El horror nuestro de cada día (227)

TERROR EN EL TEMPLO VACÍO


El horror nuestro de cada día (227)

La Crónica de Chihuahua
Septiembre de 2015, 22:06 pm

Por Froilán Meza Rivera

En el ambiente helado y siniestro de aquel templo alumbrado sólo con unos pocos cirios al frente en el altar, yo sentí muy claramente que una horda de diablos peludos empezó a volar en torno mío, arremolinándose y carcajeándose ya de su próxima víctima: yo.

Cerré los ojos y por poco no me precipité yo mismo sin ayuda a los cazos de aceite hirviendo que el catequista, el sacerdote y mis padres siempre me dijeron que había en el infierno. Me invadía un vértigo de altura, pues me imaginé al borde de un precipicio del que el fondo que vislumbraba allá en la honda sima, eran llamas y hogueras.

Yo casi los veía, a los demonios. Uno de ellos debió ser uno con cara de hombre de barba aguzada, con orejas, patas y piernas de macho cabrío, pero con alas grandes de murciélago, al menos así me imaginé su presencia en mi alucinación de ese día.

“No preguntes más en ese tono, muchacho, que los caminos del Señor son inescrutables, si pretendes saber más que el resto de la gente, eso es pecado de soberbia”, me dijo el padre Antolín.

“¡Y te condenarás!” —Me gritó con voz ronca, esa vez.

Es que, en presencia del sacerdote y de los catequistas, yo casi tocaba el infierno, de tanto que me asustaban y sermoneaban con él y con el peligro inminente y casi inevitable de caer allá, a la menor falta...

Innumerables dudas me atormentaban de niño, aun cuando ya sabía que corría peligro de condenarme si no sometía mi inteligencia a la repetición de los dogmas inamovibles con que nos bombardeaban en la infancia.

Supe que debía yo tener miedo del Altísimo, aunque ahora de viejo me doy cuenta de que el Dios que prefiero es el del amor y no el de la venganza.

Algo que me dejó lleno de dudas fue la afirmación de que las ánimas del Purgatorio sólo serían liberadas si ponías dinero en el cepo. ¿Era Dios acaso un secuestrador? Ese pensamiento me atormentó durante meses.
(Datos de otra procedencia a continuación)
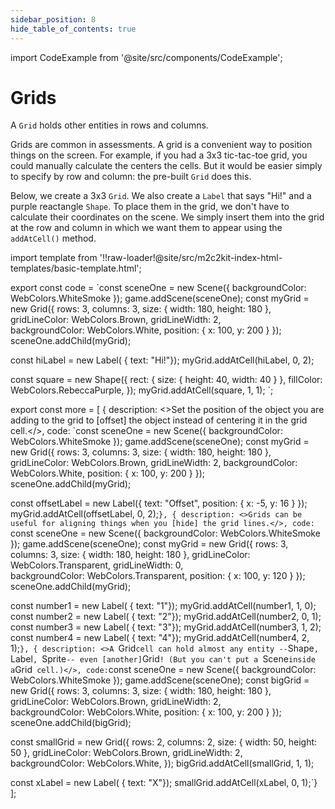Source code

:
 ```yaml
---
sidebar_position: 8
hide_table_of_contents: true
---
```


import CodeExample from '@site/src/components/CodeExample';

# Grids

A `Grid` holds other entities in rows and columns.

Grids are common in assessments. A grid is a convenient way to position things on the screen. For example, if you had a 3x3 tic-tac-toe grid, you could manually calculate the centers the cells. But it would be easier simply to specify by row and column: the pre-built `Grid` does this.

Below, we create a 3x3 `Grid`. We also create a `Label` that says "Hi!" and a purple reactangle `Shape`. To place them in the grid, we don't have to calculate their coordinates on the scene. We simply insert them into the grid at the row and column in which we want them to appear using the `addAtCell()` method.

import template from '!!raw-loader!@site/src/m2c2kit-index-html-templates/basic-template.html';

export const code = `const sceneOne = new Scene({ backgroundColor: WebColors.WhiteSmoke });
game.addScene(sceneOne);
const myGrid = new Grid({
    rows: 3, columns: 3,
    size: { width: 180, height: 180 },
    gridLineColor: WebColors.Brown,
    gridLineWidth: 2,    
    backgroundColor: WebColors.White,
    position: { x: 100, y: 200 }
}); 
sceneOne.addChild(myGrid);
 
const hiLabel = new Label( { text: "Hi!"});
myGrid.addAtCell(hiLabel, 0, 2);
 
const square = new Shape({
    rect: { size: { height: 40, width: 40 } },
    fillColor: WebColors.RebeccaPurple,
});
myGrid.addAtCell(square, 1, 1);
`;

export const more = [
{ description: <>Set the position of the object you are adding to the grid to [offset] the object instead of centering it in the grid cell.</>,
code: `const sceneOne = new Scene({ backgroundColor: WebColors.WhiteSmoke });
game.addScene(sceneOne);
const myGrid = new Grid({
    rows: 3, columns: 3,
    size: { width: 180, height: 180 },
    gridLineColor: WebColors.Brown,
    gridLineWidth: 2,
    backgroundColor: WebColors.White,
    position: { x: 100, y: 200 }
});
sceneOne.addChild(myGrid);
 
const offsetLabel = new Label({
    text: "Offset",
    position: { x: -5, y: 16 }
});
myGrid.addAtCell(offsetLabel, 0, 2);`},
{ description: <>Grids can be useful for aligning things when you [hide] the grid lines.</>,
code: `const sceneOne = new Scene({ backgroundColor: WebColors.WhiteSmoke });
game.addScene(sceneOne);
const myGrid = new Grid({
    rows: 3, columns: 3,
    size: { width: 180, height: 180 },
    gridLineColor: WebColors.Transparent,
    gridLineWidth: 0,    
    backgroundColor: WebColors.Transparent,
    position: { x: 100, y: 120 }
}); 
sceneOne.addChild(myGrid);
 
const number1 = new Label( { text: "1"});
myGrid.addAtCell(number1, 1, 0);
const number2 = new Label( { text: "2"});
myGrid.addAtCell(number2, 0, 1);
const number3 = new Label( { text: "3"});
myGrid.addAtCell(number3, 1, 2);
const number4 = new Label( { text: "4"});
myGrid.addAtCell(number4, 2, 1);`},
{ description: <>A `Grid` cell can hold almost any entity -- `Shape`, `Label`, `Sprite` -- even [another] `Grid`! (But you can't put a `Scene` inside a `Grid` cell.)</>,
code:`const sceneOne = new Scene({ backgroundColor: WebColors.WhiteSmoke });
game.addScene(sceneOne);
const bigGrid = new Grid({
    rows: 3, columns: 3,
    size: { width: 180, height: 180 },
    gridLineColor: WebColors.Brown,
    gridLineWidth: 2,    
    backgroundColor: WebColors.White,
    position: { x: 100, y: 200 }
}); 
sceneOne.addChild(bigGrid);
 
const smallGrid = new Grid({
    rows: 2, columns: 2,
    size: { width: 50, height: 50 },
    gridLineColor: WebColors.Brown,
    gridLineWidth: 2,    
    backgroundColor: WebColors.White,
});
bigGrid.addAtCell(smallGrid, 1, 1);
 
const xLabel = new Label( { text: "X"});
smallGrid.addAtCell(xLabel, 0, 1);`}
];

<CodeExample code={code} more={more} template={template}/>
Pero nada era comparable al terror de estar en aquel templo vacío. Como ayudante del sacristán, y después como monaguillo, tenía que estar yo antes de la misa de ocho, solo y mi alma, y después, muchas veces, estábamos tan sólo el padre y yo, con el templo a oscuras porque si nadie había asistido ese día, hubiera sido un desperdicio encender las luces eléctricas. Se veía allá al fondo, de cuando en cuando, alguna anciana beata, perdida entre cirios y mascullando algo entre las encías sin dientes.

Santos de yeso, sombras vacilantes por las llamitas, y un frío mortal. El ambiente no era para mí, ahora lo sé, pero mi madre insistía en que yo me convirtiera en niño de iglesia, y ¿por qué no? tal vez más tarde, que fuera yo sacerdote, porque nada le hubiera gustado más que tener a un sacerdote en la familia.

Pero yo, por fortuna, me pude librar a los once años, gracias al beisbol, de aquellos retablos pavorosos con escenas de mártires descuartizados y que me hacían preguntar: ¿Es así el cielo?